Correlation Between Growth Strategy and All Asset
Can any of the company-specific risk be diversified away by investing in both Growth Strategy and All Asset at the same time? Although using a correlation coefficient on its own may not help to predict future stock returns, this module helps to understand the diversifiable risk of combining Growth Strategy and All Asset into the same portfolio, which is an essential part of the fundamental portfolio management process.
By analyzing existing cross correlation between Growth Strategy Fund and All Asset Fund, you can compare the effects of market volatilities on Growth Strategy and All Asset and check how they will diversify away market risk if combined in the same portfolio for a given time horizon. You can also utilize pair trading strategies of matching a long position in Growth Strategy with a short position of All Asset. Check out your portfolio center. Please also check ongoing floating volatility patterns of Growth Strategy and All Asset.

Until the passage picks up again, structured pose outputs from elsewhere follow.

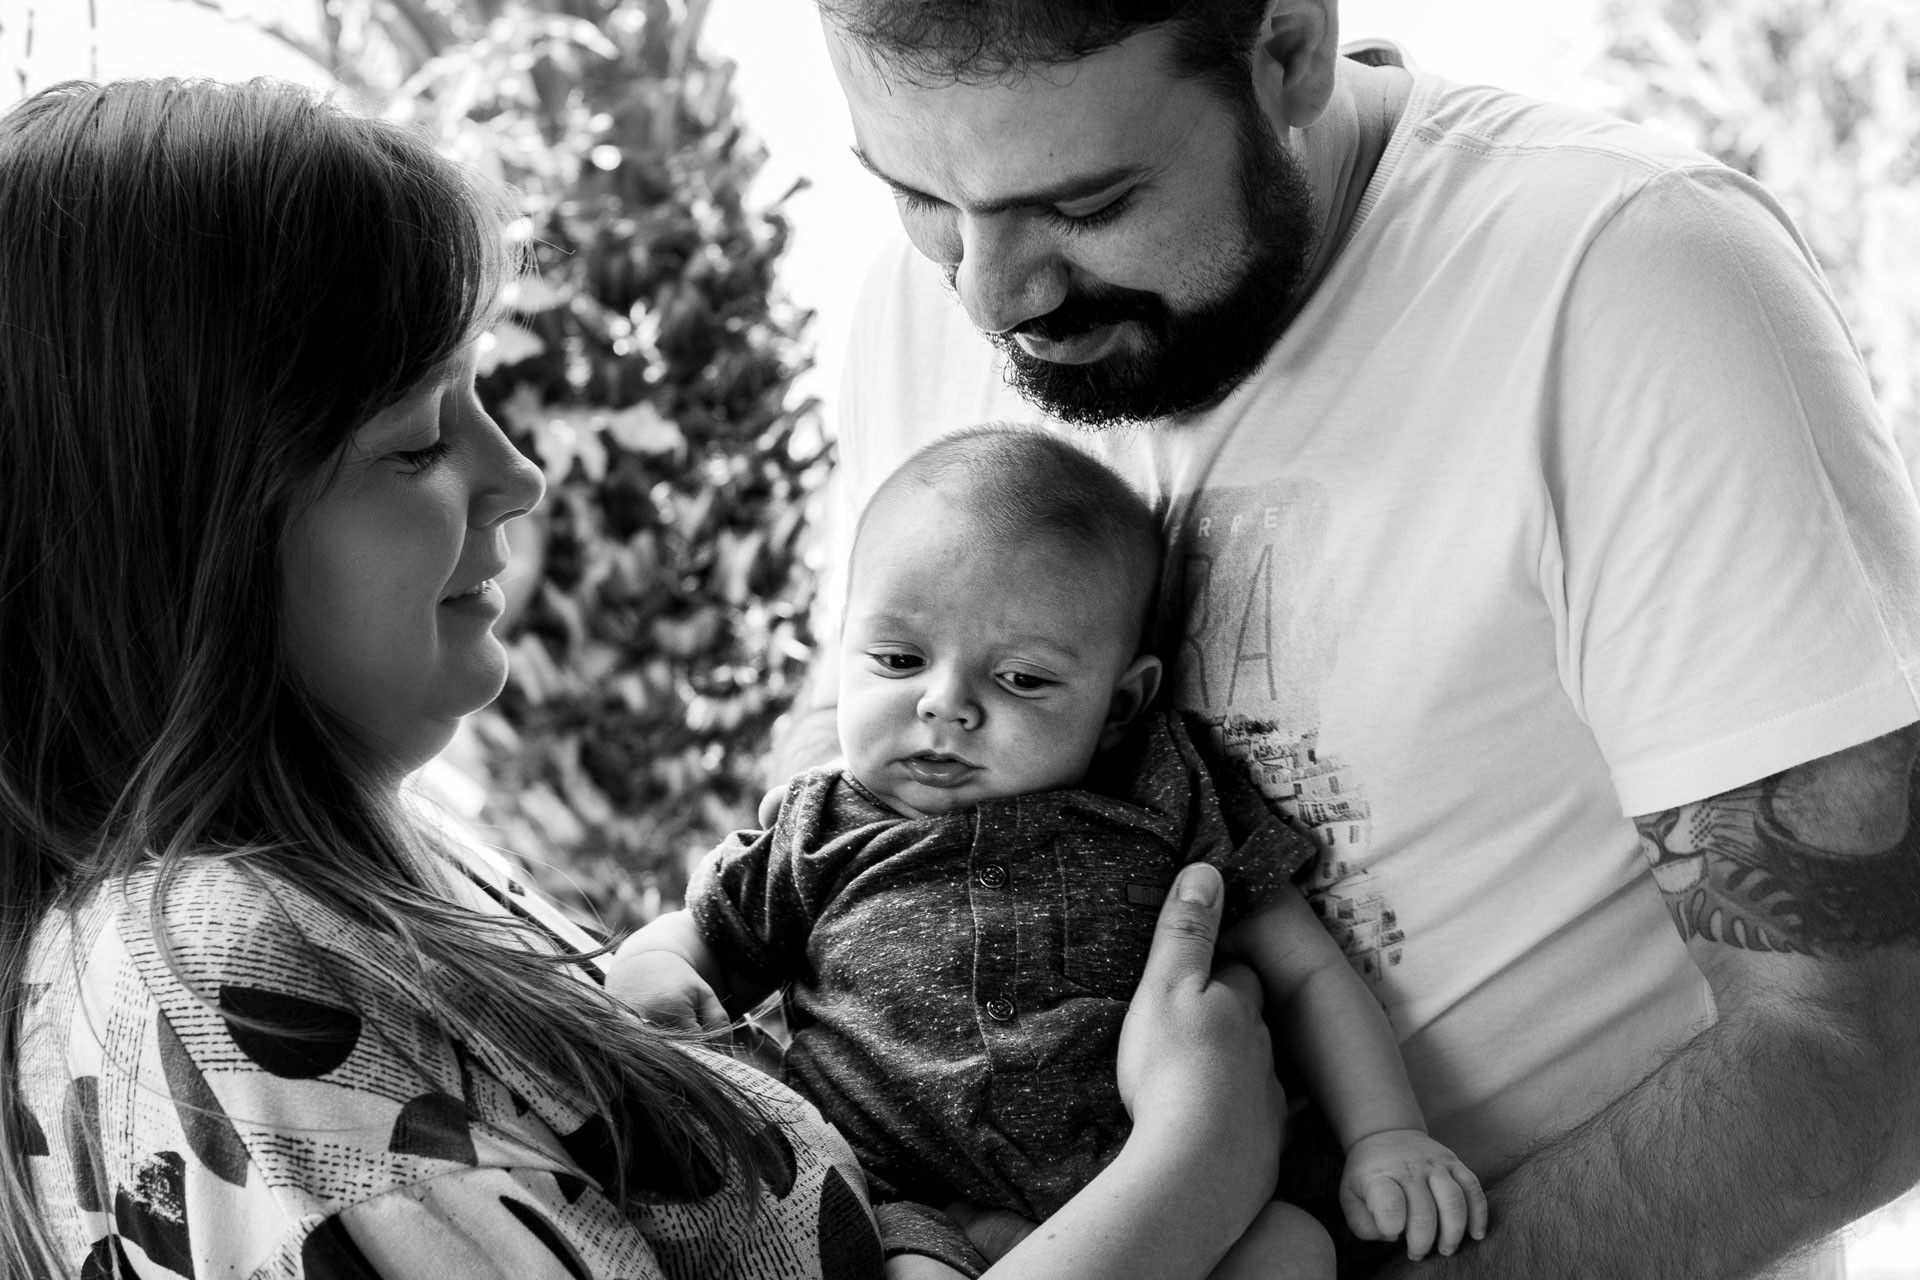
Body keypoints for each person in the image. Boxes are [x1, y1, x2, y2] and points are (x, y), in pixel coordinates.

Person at [0, 78, 1289, 1280]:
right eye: (417, 441)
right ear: (184, 540)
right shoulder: (217, 971)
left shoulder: (343, 877)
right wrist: (1190, 1168)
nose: (517, 475)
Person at [772, 3, 1920, 1278]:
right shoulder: (913, 306)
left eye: (1086, 204)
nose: (994, 295)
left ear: (1288, 50)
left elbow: (1864, 1049)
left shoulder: (1628, 273)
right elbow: (841, 745)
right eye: (918, 195)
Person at [614, 427, 1487, 1278]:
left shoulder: (1163, 797)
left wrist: (1385, 1131)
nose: (945, 705)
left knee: (1295, 1250)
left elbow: (1303, 972)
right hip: (911, 1208)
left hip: (1140, 1185)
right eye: (898, 658)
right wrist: (650, 969)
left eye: (1022, 679)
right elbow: (703, 938)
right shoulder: (817, 829)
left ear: (1120, 704)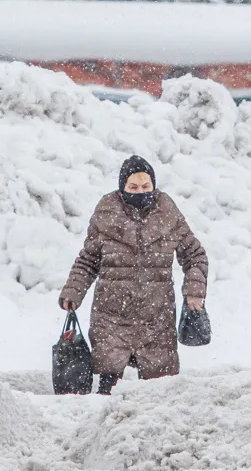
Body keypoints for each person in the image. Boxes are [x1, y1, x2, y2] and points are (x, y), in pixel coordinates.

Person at [58, 156, 208, 394]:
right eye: (133, 187)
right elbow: (88, 261)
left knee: (158, 390)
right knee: (108, 386)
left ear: (154, 186)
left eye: (146, 186)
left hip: (157, 317)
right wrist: (73, 292)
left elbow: (195, 257)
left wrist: (194, 293)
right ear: (123, 188)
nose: (140, 192)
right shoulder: (106, 214)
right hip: (112, 315)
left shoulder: (168, 215)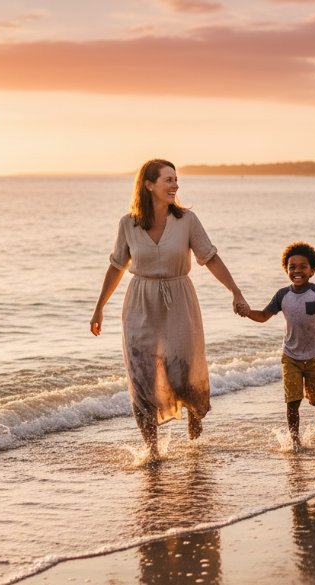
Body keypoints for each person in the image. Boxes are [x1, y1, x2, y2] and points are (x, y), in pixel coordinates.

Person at [91, 159, 249, 460]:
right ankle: (152, 452)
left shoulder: (187, 220)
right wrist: (99, 308)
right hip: (140, 303)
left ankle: (194, 425)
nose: (175, 185)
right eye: (168, 179)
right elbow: (116, 267)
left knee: (183, 376)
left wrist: (235, 292)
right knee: (142, 376)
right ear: (149, 184)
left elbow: (210, 258)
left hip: (179, 300)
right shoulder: (128, 223)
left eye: (176, 179)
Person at [243, 242, 315, 448]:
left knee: (314, 397)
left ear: (312, 270)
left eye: (302, 266)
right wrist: (246, 311)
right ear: (286, 270)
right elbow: (263, 316)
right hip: (290, 357)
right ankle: (295, 442)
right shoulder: (282, 295)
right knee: (292, 401)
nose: (297, 270)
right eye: (292, 267)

Diversification Opportunities for Growth Strategy and All Asset
0.33 | Correlation Coefficient |
Weak diversification
The 3 months correlation between Growth and All is 0.33. Overlapping area represents the amount of risk that can be diversified away by holding Growth Strategy Fund and All Asset Fund in the same portfolio, assuming nothing else is changed. The correlation between historical prices or returns on All Asset Fund and Growth Strategy is a relative statistical measure of the degree to which these equity instruments tend to move together. The correlation coefficient measures the extent to which returns on Growth Strategy Fund are associated (or correlated) with All Asset. Values of the correlation coefficient range from -1 to +1, where. The correlation of zero (0) is possible when the price movement of All Asset Fund has no effect on the direction of Growth Strategy i.e., Growth Strategy and All Asset go up and down completely randomly.
Pair Corralation between Growth Strategy and All Asset
Assuming the 90 days horizon Growth Strategy is expected to generate 5.92 times less return on investment than All Asset. In addition to that, Growth Strategy is 2.23 times more volatile than All Asset Fund. It trades about 0.01 of its total potential returns per unit of risk. All Asset Fund is currently generating about 0.17 per unit of volatility. If you would invest 1,070 in All Asset Fund on December 28, 2024 and sell it today you would earn a total of 35.00 from holding All Asset Fund or generate 3.27% return on investment over 90 days.
Time Period | 3 Months [change] |
Direction | Moves Together |
Strength | Very Weak |
Accuracy | 98.36% |
Values | Daily Returns |
Growth Strategy Fund vs. All Asset Fund
Performance |
Timeline |
Growth Strategy |
All Asset Fund |
Growth Strategy and All Asset Volatility Contrast
Predicted Return Density |
Returns |
Pair Trading with Growth Strategy and All Asset
The main advantage of trading using opposite Growth Strategy and All Asset positions is that it hedges away some unsystematic risk. Because of two separate transactions, even if Growth Strategy position performs unexpectedly, All Asset can make up some of the losses. Pair trading also minimizes risk from directional movements in the market. For example, if an entire industry or sector drops because of unexpected headlines, the short position in All Asset will offset losses from the drop in All Asset's long position.Growth Strategy vs. Barings Global Floating | Growth Strategy vs. Ab Global Bond | Growth Strategy vs. Guidemark Large Cap | Growth Strategy vs. Principal Lifetime Hybrid |
All Asset vs. Versatile Bond Portfolio | All Asset vs. Intermediate Term Bond Fund | All Asset vs. Federated Municipal Ultrashort | All Asset vs. Artisan High Income |
Check out your portfolio center.Note that this page's information should be used as a complementary analysis to find the right mix of equity instruments to add to your existing portfolios or create a brand new portfolio. You can also try the Alpha Finder module to use alpha and beta coefficients to find investment opportunities after accounting for the risk.